Teens can text "NYC Teen" to 65173 and receive confidential information about emotional help for feelings of sadness or despair, Chiara de Blasio and her mother, First Lady Chirlane McCray, announced at Millennium Brooklyn High School Tuesday.
“Many New York teenagers aren’t yet ready to speak their pain aloud, but they might be ready to text someone who is able to help them,” said Chiara de Blasio. “I know from personal experience that reaching out when you’re in pain can be the turning point— the first step on the road to recovery."
Chiara de Blasio has spoken about her own substance abuse issues with marijuana and alcohol and battles with depression.
"I've had depression, like clinical depression, for my entire adolescence," Chiara de Blasio said in a Dec. 2013 video. "That's been something that I've always dealt with or not known how to deal with."
"I kept using this false rationality," she said. "I would say 'I won't drink" and I would smoke weed and then say 'I'm not going to smoke weed' and then I would drink... bartering for an equally bad outcome."
Chiara de Blasio says she was finally able to get help from a psychotherapist.
But studies show that teens often don't reach out for help with their emotional issues.
A 2013 survey found that 27 percent of New York City public high school students said they had felt symptoms of depression every day for at least two weeks in a row.

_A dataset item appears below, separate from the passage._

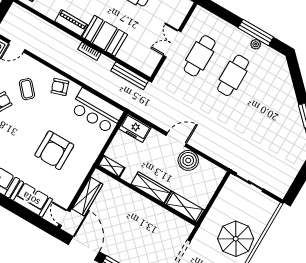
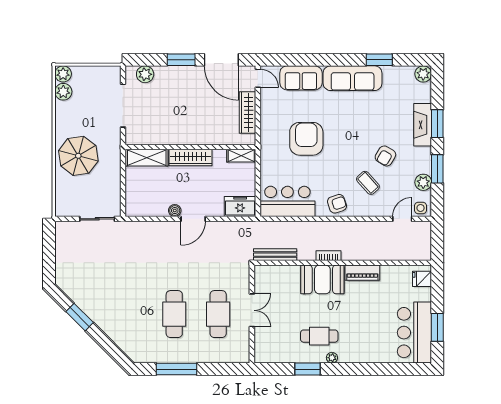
plant: (256, 44) -> (170, 357), removed
boiler: (188, 160) -> (175, 211), width x0.54, depth x0.54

Only 18 percent of those students actually received help from a counselor.
“Our goal is to meet teens where they are — and where they are is on their phones,” said McCray who added that the initiative will provide "a safe, convenient and confidential way to get in touch with trained crisis counselors when they’re feeling overwhelmed."
The advertisement for the program features a picture of Chiara de Blasio holding a phone. "Got Stress? Text it Out!" reads a headline above her signature.
“It’s important that young people know that they should reach out for help with emotional issues,” said First Deputy Health Commissioner Dr. Oxiris Barbot.